- Goal of the exercise: Please filter the listing for the string "content" and copy each matching line.

- Material for the task:
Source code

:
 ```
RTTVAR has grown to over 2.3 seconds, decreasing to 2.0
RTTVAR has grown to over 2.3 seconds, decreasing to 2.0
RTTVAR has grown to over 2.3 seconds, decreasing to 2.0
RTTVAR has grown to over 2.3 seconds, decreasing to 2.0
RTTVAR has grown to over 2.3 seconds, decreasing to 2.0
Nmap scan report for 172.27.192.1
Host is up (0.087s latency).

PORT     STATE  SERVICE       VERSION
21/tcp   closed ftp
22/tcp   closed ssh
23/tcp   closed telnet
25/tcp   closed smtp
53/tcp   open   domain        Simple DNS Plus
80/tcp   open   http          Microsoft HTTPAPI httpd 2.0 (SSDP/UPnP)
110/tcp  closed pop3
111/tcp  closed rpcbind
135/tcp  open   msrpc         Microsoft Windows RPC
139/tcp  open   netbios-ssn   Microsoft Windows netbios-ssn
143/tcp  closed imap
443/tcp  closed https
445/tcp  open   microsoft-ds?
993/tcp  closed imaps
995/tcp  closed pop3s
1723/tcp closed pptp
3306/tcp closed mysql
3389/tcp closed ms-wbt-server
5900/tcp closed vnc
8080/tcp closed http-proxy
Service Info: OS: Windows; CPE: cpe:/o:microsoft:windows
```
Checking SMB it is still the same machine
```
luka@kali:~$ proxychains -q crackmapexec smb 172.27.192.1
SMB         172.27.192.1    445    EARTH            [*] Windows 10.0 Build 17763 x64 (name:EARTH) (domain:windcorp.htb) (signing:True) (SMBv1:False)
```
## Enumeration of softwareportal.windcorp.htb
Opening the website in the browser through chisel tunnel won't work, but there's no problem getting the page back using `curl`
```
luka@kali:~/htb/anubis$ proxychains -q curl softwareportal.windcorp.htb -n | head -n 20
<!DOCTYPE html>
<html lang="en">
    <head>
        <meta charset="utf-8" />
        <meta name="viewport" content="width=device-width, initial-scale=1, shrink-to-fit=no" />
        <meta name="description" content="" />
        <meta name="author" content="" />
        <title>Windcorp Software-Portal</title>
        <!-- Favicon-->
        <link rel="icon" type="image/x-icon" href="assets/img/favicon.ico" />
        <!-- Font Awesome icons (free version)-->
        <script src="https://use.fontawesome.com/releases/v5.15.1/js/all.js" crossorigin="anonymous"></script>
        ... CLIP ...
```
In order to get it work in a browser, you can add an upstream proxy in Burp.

---

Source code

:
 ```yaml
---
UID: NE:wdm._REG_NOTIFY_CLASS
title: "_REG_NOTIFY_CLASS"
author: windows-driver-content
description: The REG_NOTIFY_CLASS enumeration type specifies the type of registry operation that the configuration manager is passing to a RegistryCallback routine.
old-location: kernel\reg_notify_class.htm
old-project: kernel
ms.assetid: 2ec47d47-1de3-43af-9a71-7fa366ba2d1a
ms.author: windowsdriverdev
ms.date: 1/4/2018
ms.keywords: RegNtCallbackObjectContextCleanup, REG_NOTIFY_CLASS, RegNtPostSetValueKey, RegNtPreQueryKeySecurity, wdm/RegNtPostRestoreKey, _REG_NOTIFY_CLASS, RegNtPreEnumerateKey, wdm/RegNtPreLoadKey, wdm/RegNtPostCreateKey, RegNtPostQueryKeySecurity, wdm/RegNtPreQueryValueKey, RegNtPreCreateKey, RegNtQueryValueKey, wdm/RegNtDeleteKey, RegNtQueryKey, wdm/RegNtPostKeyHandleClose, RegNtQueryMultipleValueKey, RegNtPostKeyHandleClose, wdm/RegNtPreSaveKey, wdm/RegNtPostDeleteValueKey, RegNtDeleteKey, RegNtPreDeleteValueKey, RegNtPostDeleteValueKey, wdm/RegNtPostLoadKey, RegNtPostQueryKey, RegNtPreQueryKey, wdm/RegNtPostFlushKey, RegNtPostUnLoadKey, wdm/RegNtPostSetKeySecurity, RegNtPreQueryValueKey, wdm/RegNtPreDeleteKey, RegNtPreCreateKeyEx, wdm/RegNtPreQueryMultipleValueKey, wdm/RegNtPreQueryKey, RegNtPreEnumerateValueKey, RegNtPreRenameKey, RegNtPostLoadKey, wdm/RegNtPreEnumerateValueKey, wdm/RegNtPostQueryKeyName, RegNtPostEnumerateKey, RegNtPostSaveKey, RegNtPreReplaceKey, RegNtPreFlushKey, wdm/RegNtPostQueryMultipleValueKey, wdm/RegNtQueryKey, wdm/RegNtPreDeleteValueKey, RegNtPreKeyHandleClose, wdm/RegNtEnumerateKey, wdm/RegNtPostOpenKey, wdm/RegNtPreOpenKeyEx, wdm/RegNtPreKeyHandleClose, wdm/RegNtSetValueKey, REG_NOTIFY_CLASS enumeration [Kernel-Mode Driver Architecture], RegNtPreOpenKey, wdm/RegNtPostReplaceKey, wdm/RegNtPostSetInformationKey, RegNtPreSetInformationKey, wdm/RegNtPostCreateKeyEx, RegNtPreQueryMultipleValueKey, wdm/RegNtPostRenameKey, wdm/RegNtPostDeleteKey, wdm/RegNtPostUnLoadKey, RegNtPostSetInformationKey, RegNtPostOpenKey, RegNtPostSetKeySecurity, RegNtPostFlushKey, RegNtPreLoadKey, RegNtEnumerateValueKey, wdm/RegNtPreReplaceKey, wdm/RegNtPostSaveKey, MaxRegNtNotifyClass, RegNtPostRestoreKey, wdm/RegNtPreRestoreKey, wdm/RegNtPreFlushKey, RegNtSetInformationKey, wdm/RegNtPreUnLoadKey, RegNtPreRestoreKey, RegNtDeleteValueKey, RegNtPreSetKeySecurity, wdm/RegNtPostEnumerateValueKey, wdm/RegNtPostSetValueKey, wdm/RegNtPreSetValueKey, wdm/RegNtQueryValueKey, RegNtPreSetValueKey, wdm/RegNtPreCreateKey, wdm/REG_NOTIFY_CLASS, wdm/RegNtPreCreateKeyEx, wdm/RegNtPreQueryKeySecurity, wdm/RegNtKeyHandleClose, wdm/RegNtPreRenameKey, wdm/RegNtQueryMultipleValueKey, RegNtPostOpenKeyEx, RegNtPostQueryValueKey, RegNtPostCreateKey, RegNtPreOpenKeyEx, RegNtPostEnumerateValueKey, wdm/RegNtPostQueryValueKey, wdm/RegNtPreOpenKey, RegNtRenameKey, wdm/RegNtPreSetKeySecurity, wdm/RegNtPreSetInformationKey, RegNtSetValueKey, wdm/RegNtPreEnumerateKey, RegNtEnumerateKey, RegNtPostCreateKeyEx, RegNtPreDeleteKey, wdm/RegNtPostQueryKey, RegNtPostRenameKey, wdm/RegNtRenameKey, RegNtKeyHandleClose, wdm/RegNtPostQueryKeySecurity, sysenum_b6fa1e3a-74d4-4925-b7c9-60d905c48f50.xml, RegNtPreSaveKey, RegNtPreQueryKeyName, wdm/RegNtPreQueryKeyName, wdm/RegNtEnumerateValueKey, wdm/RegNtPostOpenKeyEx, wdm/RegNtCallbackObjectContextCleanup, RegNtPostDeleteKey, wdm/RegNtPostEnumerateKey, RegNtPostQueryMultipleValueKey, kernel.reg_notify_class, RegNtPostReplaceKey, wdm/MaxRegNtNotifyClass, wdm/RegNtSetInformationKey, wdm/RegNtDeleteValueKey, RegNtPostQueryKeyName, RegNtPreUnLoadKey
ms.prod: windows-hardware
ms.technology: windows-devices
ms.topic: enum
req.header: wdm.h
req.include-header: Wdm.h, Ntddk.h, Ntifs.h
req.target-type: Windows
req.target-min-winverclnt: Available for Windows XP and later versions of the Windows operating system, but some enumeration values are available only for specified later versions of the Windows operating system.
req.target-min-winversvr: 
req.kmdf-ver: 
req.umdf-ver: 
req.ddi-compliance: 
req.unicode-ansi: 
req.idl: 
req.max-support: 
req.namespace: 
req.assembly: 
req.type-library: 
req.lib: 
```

- Response:
        <meta name="viewport" content="width=device-width, initial-scale=1, shrink-to-fit=no" />
        <meta name="description" content="" />
        <meta name="author" content="" />
author: windows-driver-content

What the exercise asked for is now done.